» **THE INPUT**:
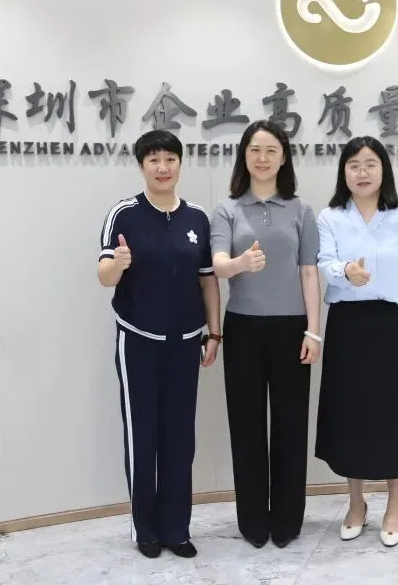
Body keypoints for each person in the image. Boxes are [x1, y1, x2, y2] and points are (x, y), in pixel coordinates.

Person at [97, 129, 222, 560]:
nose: (163, 167)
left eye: (170, 159)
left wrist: (214, 333)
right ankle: (145, 529)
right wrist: (118, 263)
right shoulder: (124, 214)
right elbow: (104, 276)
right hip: (139, 341)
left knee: (180, 439)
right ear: (141, 166)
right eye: (154, 160)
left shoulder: (197, 218)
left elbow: (208, 281)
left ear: (180, 164)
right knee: (142, 436)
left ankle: (176, 529)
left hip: (186, 342)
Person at [314, 135, 398, 548]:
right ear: (343, 172)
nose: (362, 173)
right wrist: (346, 272)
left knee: (394, 414)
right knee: (351, 414)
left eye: (370, 164)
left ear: (384, 170)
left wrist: (394, 300)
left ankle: (395, 505)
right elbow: (324, 263)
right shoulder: (330, 217)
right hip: (347, 324)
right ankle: (356, 503)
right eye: (353, 165)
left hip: (391, 325)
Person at [210, 119, 322, 549]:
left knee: (291, 426)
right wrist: (241, 264)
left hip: (292, 328)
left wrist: (313, 332)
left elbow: (309, 273)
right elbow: (218, 264)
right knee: (247, 426)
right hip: (243, 329)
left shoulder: (301, 210)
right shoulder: (227, 209)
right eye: (255, 150)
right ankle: (253, 519)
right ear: (244, 156)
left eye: (271, 150)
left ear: (284, 157)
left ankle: (288, 519)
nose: (262, 158)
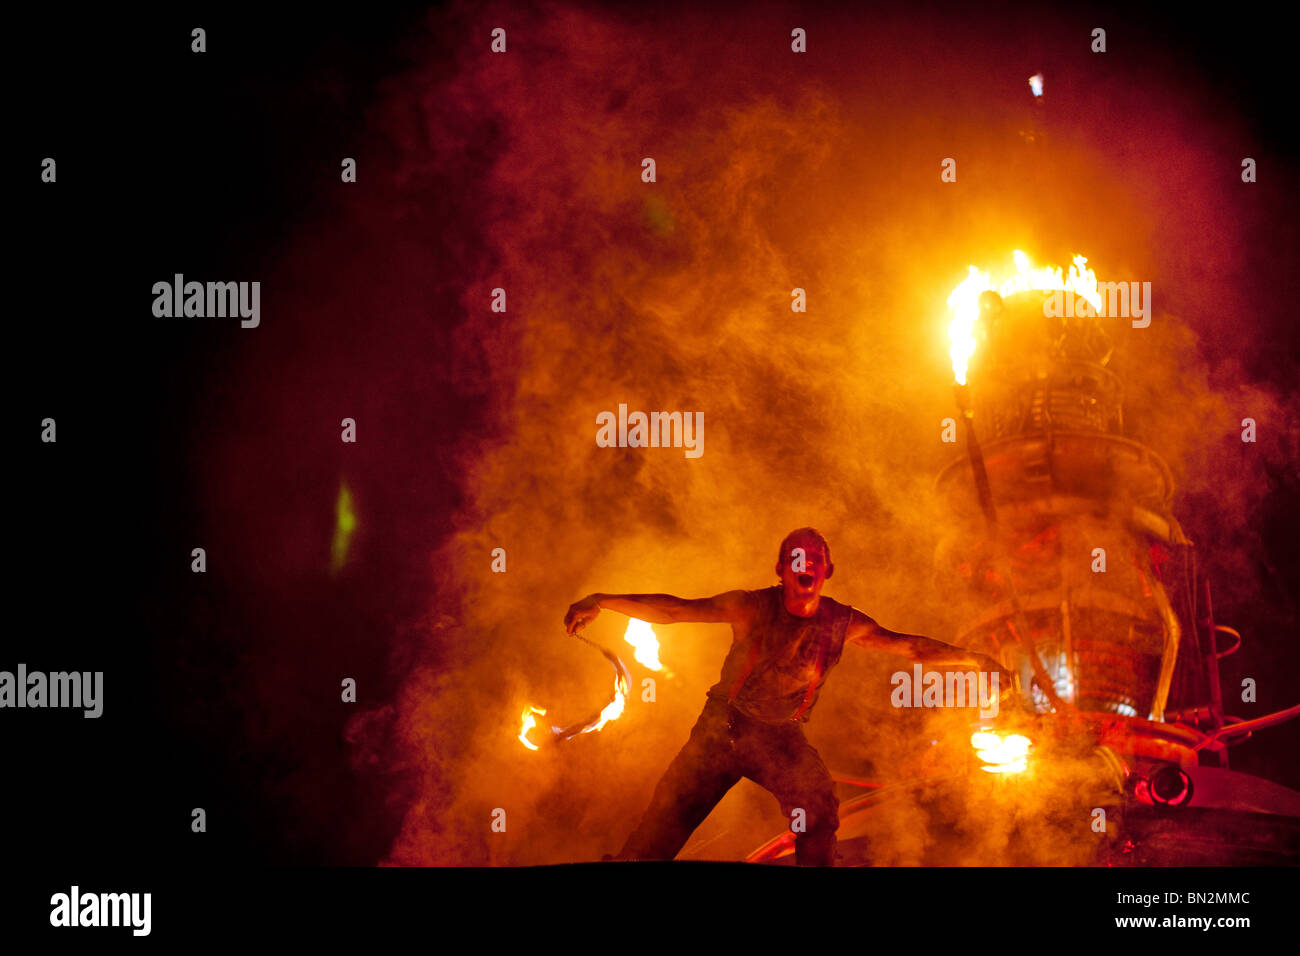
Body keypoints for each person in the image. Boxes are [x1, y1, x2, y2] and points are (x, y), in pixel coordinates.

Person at [563, 527, 1011, 865]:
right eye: (795, 557)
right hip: (723, 729)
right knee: (663, 826)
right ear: (780, 569)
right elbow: (674, 610)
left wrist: (976, 661)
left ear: (826, 571)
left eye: (815, 558)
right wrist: (603, 599)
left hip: (780, 736)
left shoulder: (843, 623)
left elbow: (909, 645)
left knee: (818, 805)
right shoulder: (751, 606)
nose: (805, 563)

» **WHAT TO DO**:
The answer is a count and nothing more: lines above that contain "elbow".

» **WRITTEN RESPONSE**:
7